### Work required
With the pictures set aside, reproduce each entry precisely as it reads.

Records from a collection
★ ★ ★
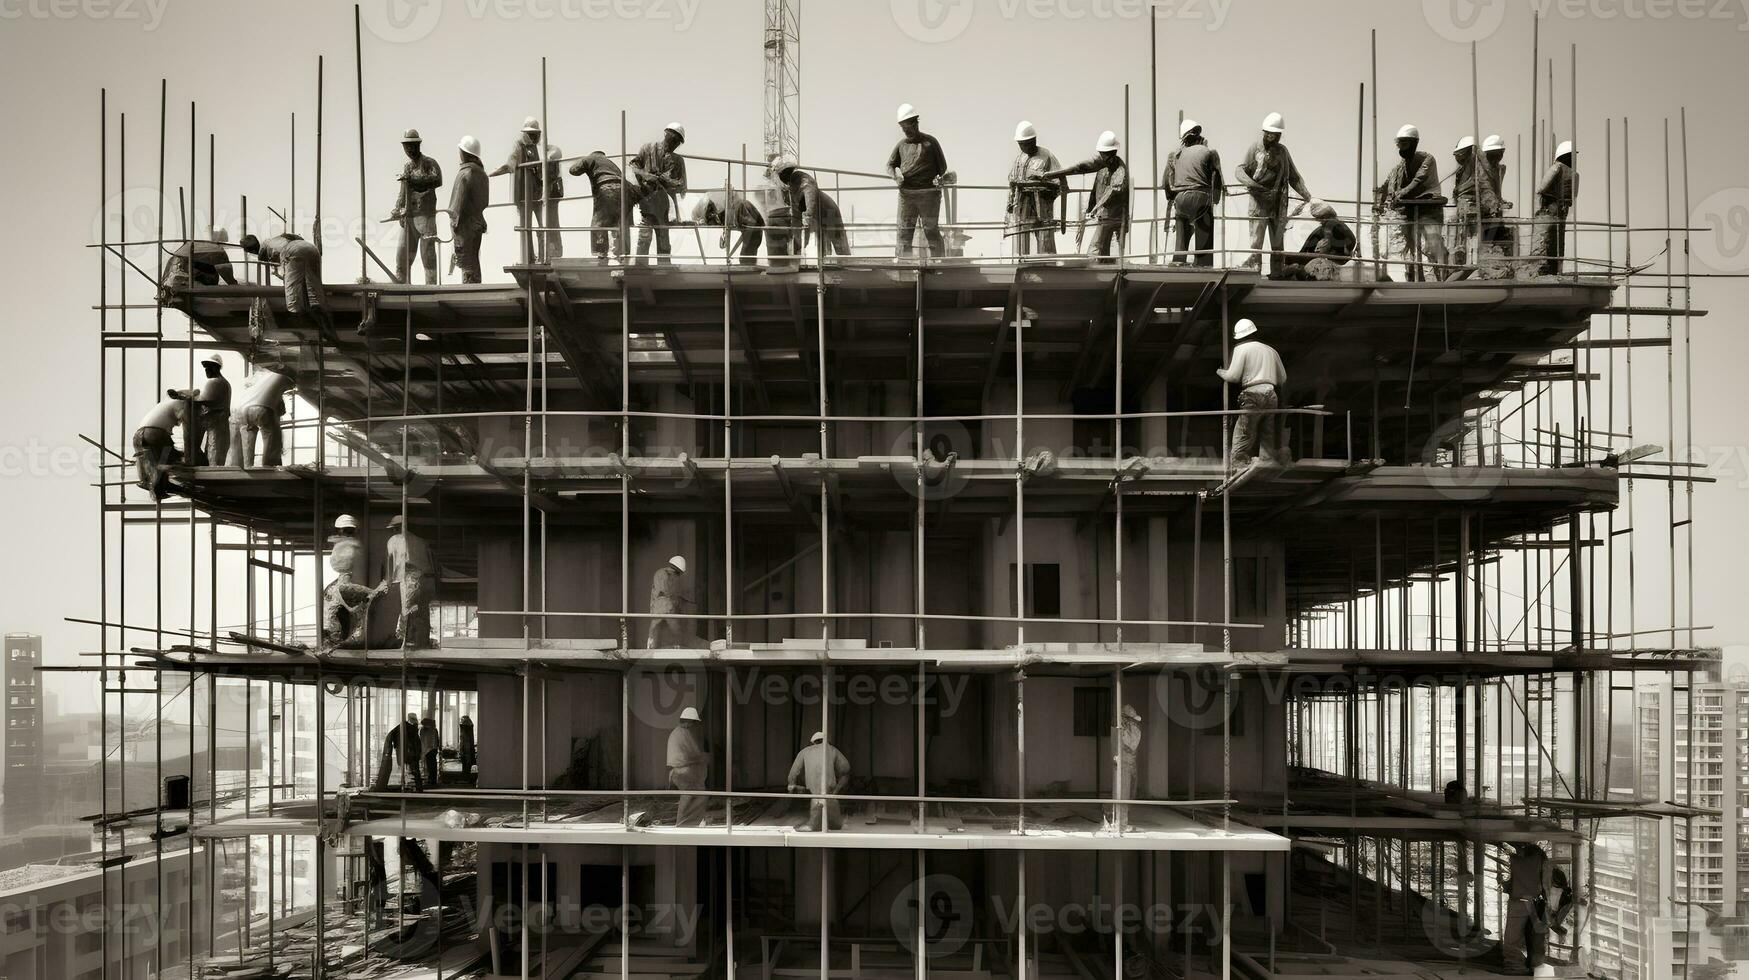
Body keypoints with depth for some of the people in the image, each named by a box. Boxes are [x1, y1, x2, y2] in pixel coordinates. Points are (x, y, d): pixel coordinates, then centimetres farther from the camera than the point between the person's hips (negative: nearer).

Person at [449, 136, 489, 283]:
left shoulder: (465, 174, -17)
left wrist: (455, 224, -13)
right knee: (474, 262, 15)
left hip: (465, 225, -8)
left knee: (466, 264, -4)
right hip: (478, 221, 8)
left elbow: (459, 203, -17)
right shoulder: (482, 173, 9)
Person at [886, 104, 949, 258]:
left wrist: (940, 178, -8)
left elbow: (942, 165, 10)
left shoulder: (930, 142, 5)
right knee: (904, 230, 0)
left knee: (931, 230, -3)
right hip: (906, 193, 3)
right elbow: (890, 164, 20)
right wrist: (895, 175, -1)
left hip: (928, 193, -3)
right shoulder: (901, 144, 13)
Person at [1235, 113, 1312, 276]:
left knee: (1277, 247, 6)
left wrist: (1306, 195, 9)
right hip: (1259, 202, -4)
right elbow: (1240, 170, -3)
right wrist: (1251, 184, -22)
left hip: (1279, 205, 4)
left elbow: (1294, 177, 18)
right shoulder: (1256, 148, 2)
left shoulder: (1283, 151, 12)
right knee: (1256, 244, -9)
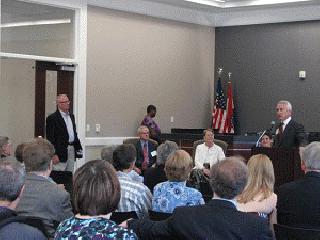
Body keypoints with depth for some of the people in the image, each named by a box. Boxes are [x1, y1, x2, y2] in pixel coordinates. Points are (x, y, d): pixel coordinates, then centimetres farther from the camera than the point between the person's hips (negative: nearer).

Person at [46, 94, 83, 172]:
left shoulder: (71, 116, 16)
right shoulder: (52, 118, -8)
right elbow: (50, 138, -12)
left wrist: (78, 147, 13)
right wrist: (54, 155, -17)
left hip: (72, 150, 7)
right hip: (61, 151, -7)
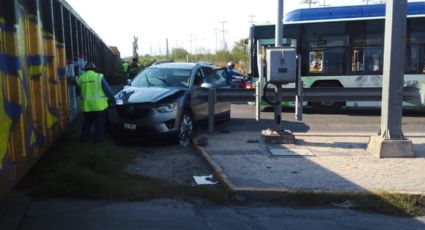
★ ★ ★
### Answer box
Body keypoints with depth for some of the people in the image, each named by a box. Boxes are [x1, y1, x2, y2] in pixel coordinates. Points are (x, y, d): pixel coordinates, then centimetres farther from the camera than the point between the person's hips (negative: nearer).

Person at [449, 136, 489, 283]:
left shoulder: (465, 174, -17)
left wrist: (455, 224, -13)
right knee: (474, 262, 15)
left hip: (465, 225, -8)
left knee: (466, 264, -4)
right hip: (478, 221, 8)
left elbow: (459, 203, -17)
right shoulder: (482, 173, 9)
Person at [886, 104, 949, 258]:
left wrist: (940, 178, -8)
left elbow: (942, 165, 10)
left shoulder: (930, 142, 5)
right knee: (904, 230, 0)
left knee: (931, 230, -3)
right hip: (906, 193, 3)
right elbow: (890, 164, 20)
right wrist: (895, 175, -1)
left hip: (928, 193, -3)
right shoulder: (901, 144, 13)
Person at [1235, 113, 1312, 276]:
left knee: (1277, 247, 6)
left wrist: (1306, 195, 9)
right hip: (1259, 202, -4)
right elbow: (1240, 170, -3)
right wrist: (1251, 184, -22)
left hip: (1279, 205, 4)
left elbow: (1294, 177, 18)
right shoulder: (1256, 148, 2)
left shoulder: (1283, 151, 12)
right knee: (1256, 244, -9)
Body keypoints with depth for some of the people in the image, each named by a box. Boxes are [x1, y1, x2, y2] in pixel coordinates. Points are (x, y, d): pixel coordinates, then centimetres farther from the camera than the point between the person's hips (negative: nearer).

Person at [46, 94, 83, 172]:
left shoulder: (71, 116, 16)
right shoulder: (52, 118, -8)
right elbow: (50, 138, -12)
left wrist: (78, 147, 13)
right wrist: (54, 155, -17)
left hip: (72, 150, 7)
right hip: (61, 151, -7)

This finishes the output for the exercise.